AMERICA'S GLOBAL DEPENDENCY FOR NEARLY EVERYTHING


The United States relies on imports for dozens of commodities in everyday use. Often enough, that reliance is 100%. In this book I aim to provide awareness of the hidden geology and mineralogy behind common things, and to develop an appreciation for the global resource distribution that underpins our society. While concerns about oil import reliance are in the news every day, our needs for other minerals are comparable and are typically unknown even to technologically aware Americans.


Obviously this blog hasn't been updated in years. If you are interested in follow-up posts on this (and other) topics, please visit my Substack page.



Sunday, January 31, 2010

I live in a mining town

I live in a mining town. In some ways, the mother of all mining towns—the richest hill on earth, literally, and the only mining camp in the United States that grew into a multi-ethnic metropolis, with close to 100,000 people ninety years ago. In Butte, Montana, gold drew them, silver kept them, and copper made them rich.

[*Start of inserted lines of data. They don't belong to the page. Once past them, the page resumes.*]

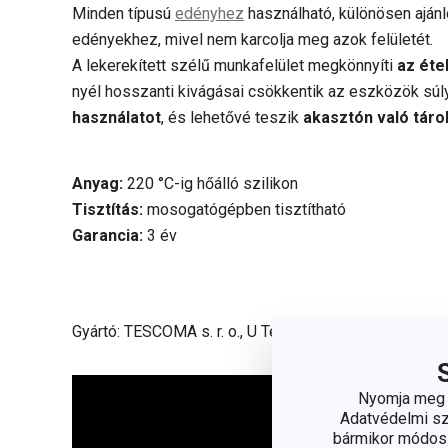
Minden típusú
edényhez
használható, különösen ajánl
edényekhez, mivel nem karcolja meg azok felületét.
A lekerekített szélű munkafelület megkönnyíti
az éte
nyél hosszanti kivágásai csökkentik az eszközök súly
használatot
, és lehetővé teszik
akasztón való táro
Anyag:
220 °C-ig hőálló szilikon
Tisztítás:
mosogatógépben tisztítható
Garancia:
3 év
Gyártó: TESCOMA s. r. o., U Tescomy 241, 760 01 Zlín
Nyomja meg a
Adatvédelmi sza
bármikor módosít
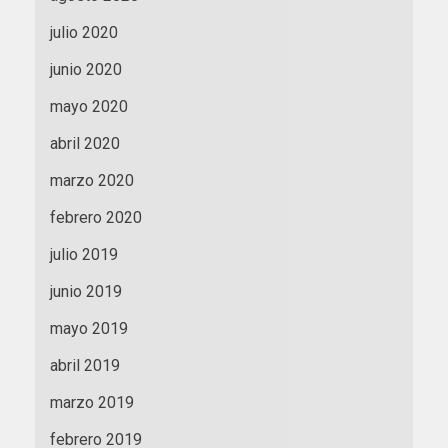
julio 2020
junio 2020
mayo 2020
abril 2020
marzo 2020
febrero 2020
julio 2019
junio 2019
mayo 2019
abril 2019
marzo 2019
febrero 2019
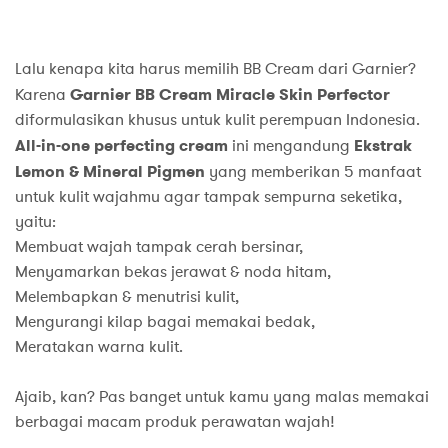
Lalu kenapa kita harus memilih BB Cream dari Garnier?
Karena
Garnier BB Cream Miracle Skin Perfector
diformulasikan khusus untuk kulit perempuan Indonesia.
All-in-one perfecting cream
ini
mengandung
Ekstrak
Lemon & Mineral Pigmen
yang memberikan 5 manfaat
untuk kulit wajahmu agar tampak sempurna seketika,
yaitu:
Membuat wajah tampak cerah bersinar,
Menyamarkan bekas jerawat & noda hitam,
Melembapkan & menutrisi kulit,
Mengurangi kilap bagai memakai bedak,
Meratakan warna kulit.
Ajaib, kan? Pas banget untuk kamu yang malas memakai
berbagai macam produk perawatan wajah!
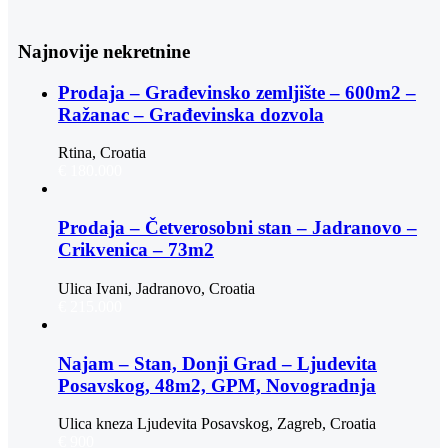
Najnovije nekretnine
Prodaja – Građevinsko zemljište – 600m2 –
Ražanac – Građevinska dozvola
Rtina, Croatia
€ 180.000
Prodaja – Četverosobni stan – Jadranovo –
Crikvenica – 73m2
Ulica Ivani, Jadranovo, Croatia
€ 215.000
Najam – Stan, Donji Grad – Ljudevita
Posavskog, 48m2, GPM, Novogradnja
Ulica kneza Ljudevita Posavskog, Zagreb, Croatia
€ 900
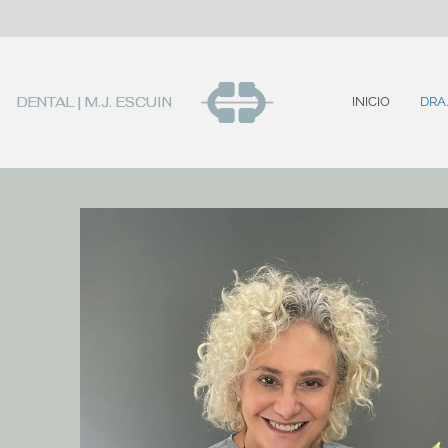
DENTAL | M.J. ESCUIN
INICIO
DRA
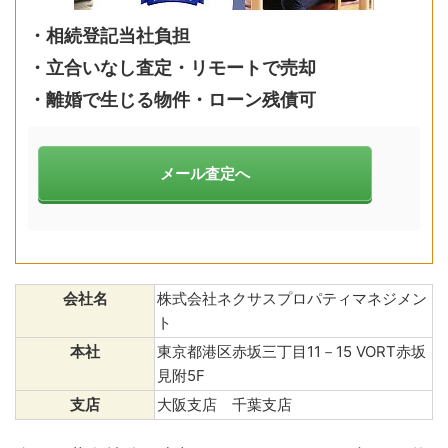
・
相続登記当社負担
・立合いなし査定・リモートで売却
・離婚で生じる物件・ローン残債可
メール査定へ
会社名
株式会社ネクサスプロパティマネジメン
ト
本社
東京都港区赤坂三丁目11－15 VORT赤坂
見附5F
支店
大阪支店 千葉支店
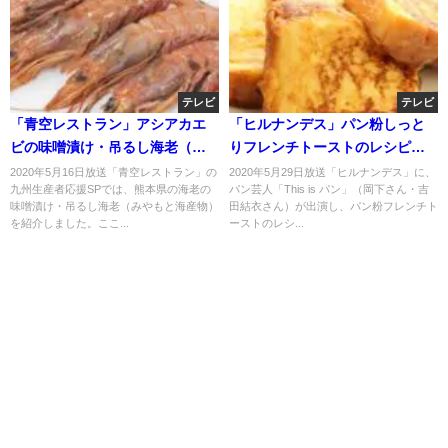
テレビ
テレビ
「青空レストラン」アシアカエ
「ヒルナンデス」パン粉しっと
ビの味噌漬け・吊るし海老（み
りフレンチトーストのレシピ！
やもと海産物）のお取り寄せ！
THIS IS パン吉田結衣が伝授！
2020年5月16日放送「青空レストラン」の
2020年5月29日放送「ヒルナンデス」に、
九州生産者応援SPでは、熊本県の海老の
パン芸人「This is パン」（岡下さん・吉
熊本県！
味噌漬け・吊るし海老（みやもと海産物）
田結衣さん）が出演し、パン粉フレンチト
を紹介しました。ここ...
ーストのレシ...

When I look out my kitchen window I see a little park, the site of a small mine that shut down in 1910. Its waste rock makes the walls of my basement. And I see a massive headframe, the surface expression of the Anselmo Mine, one that reached 4,301 feet deep and closed in 1959. I’ve met Ed Panisko, a gentle man and a tough miner, the previous resident of my house, who worked in the Anselmo.

What Things Are Made Of didn’t come about because of my living in Butte. It started when I lived in Golden, Colorado, and was mostly an intellectual outgrowth of the perpetual calendar, History of the Earth, created in 1994. But Butte and its people have absolutely fostered and stimulated my work on What Things Are Made Of—in many ways, the core concepts of that book are nowadays right outside my door and in the foreground of my mind as I live and write and walk Butte’s streets.

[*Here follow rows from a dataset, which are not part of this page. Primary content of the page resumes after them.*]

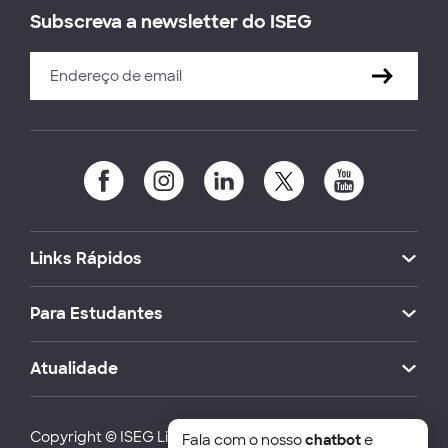
Subscreva a newsletter do ISEG
Links Rápidos
Para Estudantes
Atualidade
Copyright © ISEG Lisbon School of Economics and
Fala com o nosso
chatbot
e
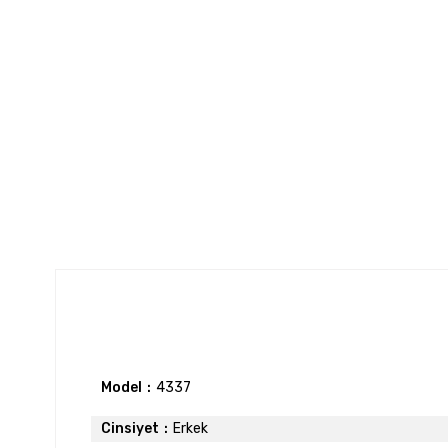
Model
4337
Cinsiyet
Erkek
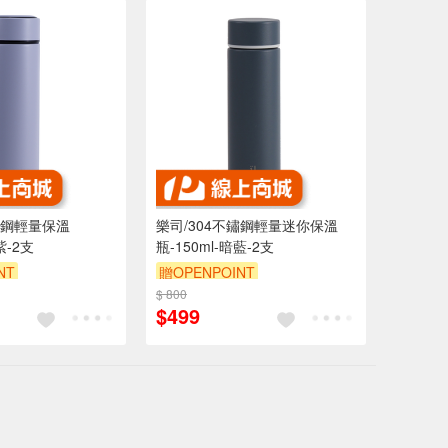
鏽鋼輕量保溫
樂司/304不鏽鋼輕量迷你保溫
紫-2支
瓶-150ml-暗藍-2支
NT
贈OPENPOINT
$ 800
$499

Mining towns are complex, because they draw a transient population that depends on the vagaries of the mining business. Mineral commodities depend on all the things that drive the world economy. Wars are good (more copper, more iron, more manganese). Housing booms are good (copper pipes for plumbing) and busts are not (less gypsum for sheetrock, less feldspar for toilets). New inventions that connect and help humans are good (copper wires for telephone lines, tungsten for incandescent light filaments, mercury for Dr. Rush’s Thunderclappers, neodymium for electric car batteries). And so go the fortunes of places like Butte or Chuquicamata or Almaden or Bayan Obo or Udachnaya. 

Living in a historically vibrant mining town that today is part of the nation’s largest Superfund site (as well as the nation’s largest National Historic Landmark district) is a huge eye-opener for anyone who is conscious of both the needs for mineral resources and the damage their extraction can create. And, I hope, of the possible ways that damage can indeed be remediated. The Clark Fork Watershed Education Program exploits the historical needs, the damage, and the ongoing restoration, to foster understanding and stewardship in a complex environment. I’m quite proud to have an occasional small role in that organization’s outreach to thousands of K-12 students and teachers.

In Butte, I live at the corner of Quartz and Crystal Streets, a very cool spot for a geologist. That’s one of the aspects of Butte that contributes subliminally to What Things Are Made Of.

I’m a person who craves the frontier. I grew up at a time when the American frontier had evaporated: I tried California’s golden magnet, but the frontier was gone. Space might have worked, but I wasn’t able to be an astronaut. Butte’s history, its color, its intricate flavor, is my personal frontier now. It touches all I do.